Exclusive humanism wasn’t just something we fell into, once the old myths dissolved, or the “infamous” ancien régime church was crushed. It opened up new human potentialities, viz., to live in these modes of moral life in which the sources are radically immanentized.

Thus, modern secularism rises from this idea of dynamic tension, of engaged dialogue, between two incommensurable conceptions.

The claim I’m making here can be broken down into three sub-parts. First, I’ve been saying that what I’m calling exclusive humanism arose in connection with, indeed, as an alternative set of moral sources for, the ethic of freedom and mutual benefit. Second, I want to say that it couldn’t have arisen any other way at the time. But third, I want to make the further claim that this origin still counts today; that the much wider range of unbelieving positions available today is still somehow marked by this origin point in the ethic of beneficent order.

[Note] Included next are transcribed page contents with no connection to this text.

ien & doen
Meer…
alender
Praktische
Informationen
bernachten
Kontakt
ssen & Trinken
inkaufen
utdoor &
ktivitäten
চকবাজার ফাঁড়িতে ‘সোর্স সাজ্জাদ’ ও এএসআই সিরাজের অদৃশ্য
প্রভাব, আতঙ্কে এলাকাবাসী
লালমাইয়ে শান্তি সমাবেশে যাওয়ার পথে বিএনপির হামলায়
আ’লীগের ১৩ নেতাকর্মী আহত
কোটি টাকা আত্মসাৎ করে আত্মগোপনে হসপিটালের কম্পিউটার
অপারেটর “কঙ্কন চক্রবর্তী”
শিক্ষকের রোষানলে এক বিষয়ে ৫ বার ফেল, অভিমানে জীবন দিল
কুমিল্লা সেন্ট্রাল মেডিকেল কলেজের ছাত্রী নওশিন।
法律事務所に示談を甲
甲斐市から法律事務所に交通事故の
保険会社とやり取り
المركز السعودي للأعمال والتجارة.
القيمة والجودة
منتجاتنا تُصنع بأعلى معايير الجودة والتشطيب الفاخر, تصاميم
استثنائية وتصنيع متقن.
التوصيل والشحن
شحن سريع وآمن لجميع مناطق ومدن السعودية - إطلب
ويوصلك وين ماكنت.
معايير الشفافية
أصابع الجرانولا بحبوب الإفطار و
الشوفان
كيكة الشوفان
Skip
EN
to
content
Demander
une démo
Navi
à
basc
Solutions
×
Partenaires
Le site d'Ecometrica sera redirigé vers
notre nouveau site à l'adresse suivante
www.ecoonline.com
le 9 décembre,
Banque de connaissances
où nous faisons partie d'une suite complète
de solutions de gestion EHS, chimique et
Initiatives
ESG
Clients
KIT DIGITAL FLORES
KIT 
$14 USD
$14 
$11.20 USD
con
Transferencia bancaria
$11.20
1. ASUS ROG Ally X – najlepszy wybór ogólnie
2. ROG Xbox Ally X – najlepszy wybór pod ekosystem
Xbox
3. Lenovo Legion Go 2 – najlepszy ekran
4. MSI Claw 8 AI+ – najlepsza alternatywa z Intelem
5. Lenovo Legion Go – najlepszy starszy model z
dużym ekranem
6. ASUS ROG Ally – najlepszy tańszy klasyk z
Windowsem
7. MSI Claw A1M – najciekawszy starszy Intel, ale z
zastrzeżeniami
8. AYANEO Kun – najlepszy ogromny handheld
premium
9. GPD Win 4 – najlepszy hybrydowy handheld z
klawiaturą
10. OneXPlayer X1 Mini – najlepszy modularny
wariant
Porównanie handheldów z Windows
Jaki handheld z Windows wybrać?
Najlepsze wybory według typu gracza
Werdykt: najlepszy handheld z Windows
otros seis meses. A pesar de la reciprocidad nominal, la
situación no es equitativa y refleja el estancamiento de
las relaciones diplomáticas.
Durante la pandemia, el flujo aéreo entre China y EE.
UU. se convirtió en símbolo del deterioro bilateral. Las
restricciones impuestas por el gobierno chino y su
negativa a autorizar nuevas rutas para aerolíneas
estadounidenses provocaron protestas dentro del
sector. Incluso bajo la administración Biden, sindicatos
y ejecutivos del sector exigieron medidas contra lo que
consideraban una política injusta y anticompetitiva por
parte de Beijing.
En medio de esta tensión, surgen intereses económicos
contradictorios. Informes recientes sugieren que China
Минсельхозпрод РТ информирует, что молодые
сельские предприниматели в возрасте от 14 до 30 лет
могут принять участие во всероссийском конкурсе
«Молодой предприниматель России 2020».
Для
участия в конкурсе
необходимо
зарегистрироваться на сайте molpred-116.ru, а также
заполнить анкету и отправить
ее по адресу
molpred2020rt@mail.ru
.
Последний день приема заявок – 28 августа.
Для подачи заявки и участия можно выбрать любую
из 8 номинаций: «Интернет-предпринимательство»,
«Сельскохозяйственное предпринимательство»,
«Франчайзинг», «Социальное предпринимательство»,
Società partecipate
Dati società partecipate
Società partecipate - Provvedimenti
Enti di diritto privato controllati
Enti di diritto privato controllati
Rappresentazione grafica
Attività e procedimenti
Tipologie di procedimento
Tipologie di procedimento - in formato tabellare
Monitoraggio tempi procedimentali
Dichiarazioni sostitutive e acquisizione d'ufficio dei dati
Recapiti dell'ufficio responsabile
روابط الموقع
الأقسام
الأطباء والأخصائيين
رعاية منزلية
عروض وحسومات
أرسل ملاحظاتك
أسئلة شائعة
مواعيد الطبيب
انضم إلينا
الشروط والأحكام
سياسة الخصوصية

Taylor claims that an exclusive focus on the emergence of positive alternative ideas — products of the Reformation, of Enlightenment political theory, and of modern science — is an incomplete explanation of the factors that gave rise to “exclusive humanism.” He writes that “this account I am offering runs athwart the widespread subtraction story which sees the development of unbelief as coming simply from the progress of science and rational inquiry.” The real story is more complex.

In short, the buffered identity, capable of disciplined control and benevolence, generated its own sense of dignity and power, its own inner satisfactions, and these could tilt in favour of exclusive humanism. But there was also a negative motive. We can notice, running through much of the Enlightenment a motif of anger at, even hatred of orthodox Christianity. This was more powerful in some places than others; more so, for instance, in Catholic countries, or in general where the influence of “Deism” wasn’t strong enough to soften the opposition between anthropocentrism and Christian faith.

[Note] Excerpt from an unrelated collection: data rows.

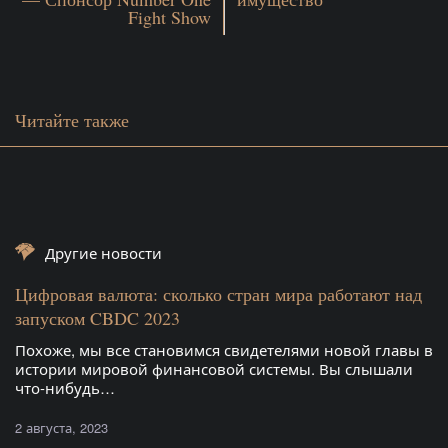
Fight Show
Читайте также
Другие новости
Цифровая валюта: сколько стран мира работают над
запуском CBDC 2023
Похоже, мы все становимся свидетелями новой главы в
истории мировой финансовой системы. Вы слышали
что-нибудь…
2 августа, 2023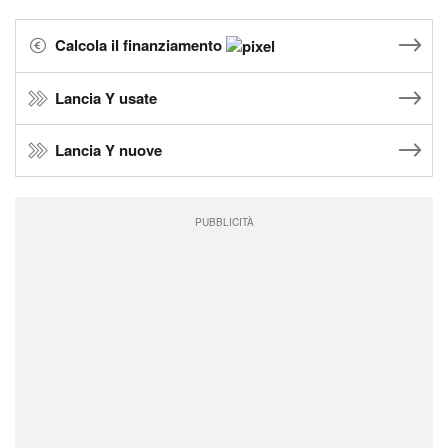
Calcola il finanziamento
Lancia Y usate
Lancia Y nuove
PUBBLICITÀ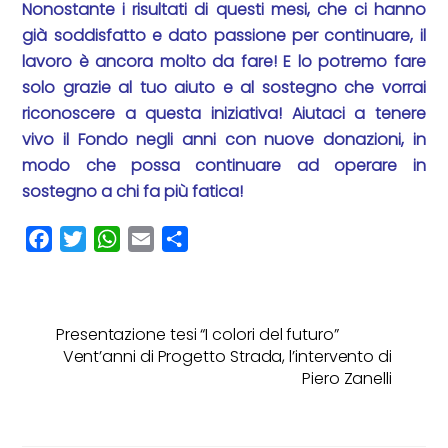
Nonostante i risultati di questi mesi, che ci hanno
già soddisfatto e dato passione per continuare, il
lavoro è ancora molto da fare! E lo potremo fare
solo grazie al tuo aiuto e al sostegno che vorrai
riconoscere a questa iniziativa! Aiutaci a tenere
vivo il Fondo negli anni con nuove donazioni, in
modo che possa continuare ad operare in
sostegno a chi fa più fatica!
F
T
W
E
C
a
w
h
m
o
c
i
a
a
n
e
t
t
i
d
Presentazione tesi “I colori del futuro”
b
t
s
l
i
Vent’anni di Progetto Strada, l’intervento di
o
e
A
v
Piero Zanelli
o
r
p
i
k
p
d
i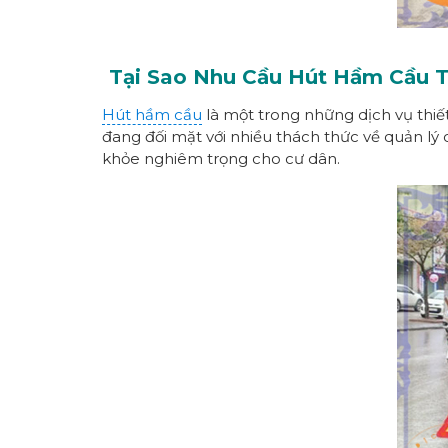
Tại Sao Nhu Cầu Hút Hầm Cầu T
Hút hầm cầu
là một trong những dịch vụ thiế
đang đối mặt với nhiều thách thức về quản lý 
khỏe nghiêm trọng cho cư dân.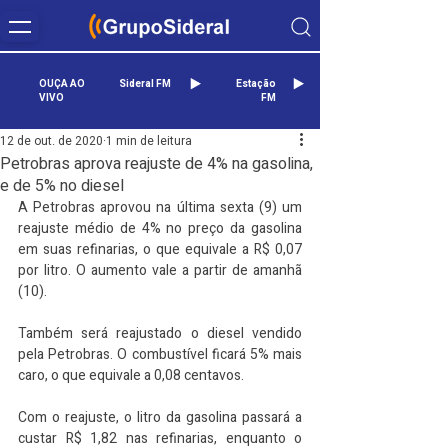
OUÇA AO
Sideral FM
Estação
VIVO
FM
12 de out. de 2020
1 min de leitura
Petrobras aprova reajuste de 4% na gasolina,
e de 5% no diesel
A Petrobras aprovou na última sexta (9) um 
reajuste médio de 4% no preço da gasolina 
em suas refinarias, o que equivale a R$ 0,07 
por litro. O aumento vale a partir de amanhã 
(10).  
Também será reajustado o diesel vendido 
pela Petrobras. O combustível ficará 5% mais 
caro, o que equivale a 0,08 centavos.   
Com o reajuste, o litro da gasolina passará a 
custar R$ 1,82 nas refinarias, enquanto o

One piece of strong evidence Taylor offers is that there is an alternative strand of rebellion against the old order, a form of revolt that rejects both the sacred and the humanism that threatened to replace it.

Now in a similar way, the founding importance of the exclusive humanism of freedom, discipline, and beneficent order remains ineradicable in our present world. Other modes of unbelief—as well as many forms of belief—understand themselves as having overcome or refuted it. The whole Nietzschean stream is a case in point, depending as it does on seeing the filiation between Christian belief and beneficent order, and then defining itself against both.

In short, to understand contemporary humanism fully requires awareness of its historical and continuing relationship to that which it reforms, rejects, or denies.

For Taylor, we are not now, finally, human because we have thrown off the blinkers of religious superstition and let our essential humanity shine through at last. In his view, our current worldview is a direct successor of the world of faith. To understand where we are, he argues, we must understand how we came to be here, rather than somewhere else.

Despite the extreme length of this article, I could go on and on writing about A Secular Age. It’s very frustrating to be able to share so little of the book’s richness. Taylor comes at his subject from a personal religious and moral stance which I do not share. And as I said near the beginning, I found the last third of the book less interesting for just that reason. Yet I am greatly impressed by his insights into the contrast between the supernatural and the material, the eternal and the temporal.

If you’re looking for an informative and stimulating 900-page book on the emergence of the modern world, look no further.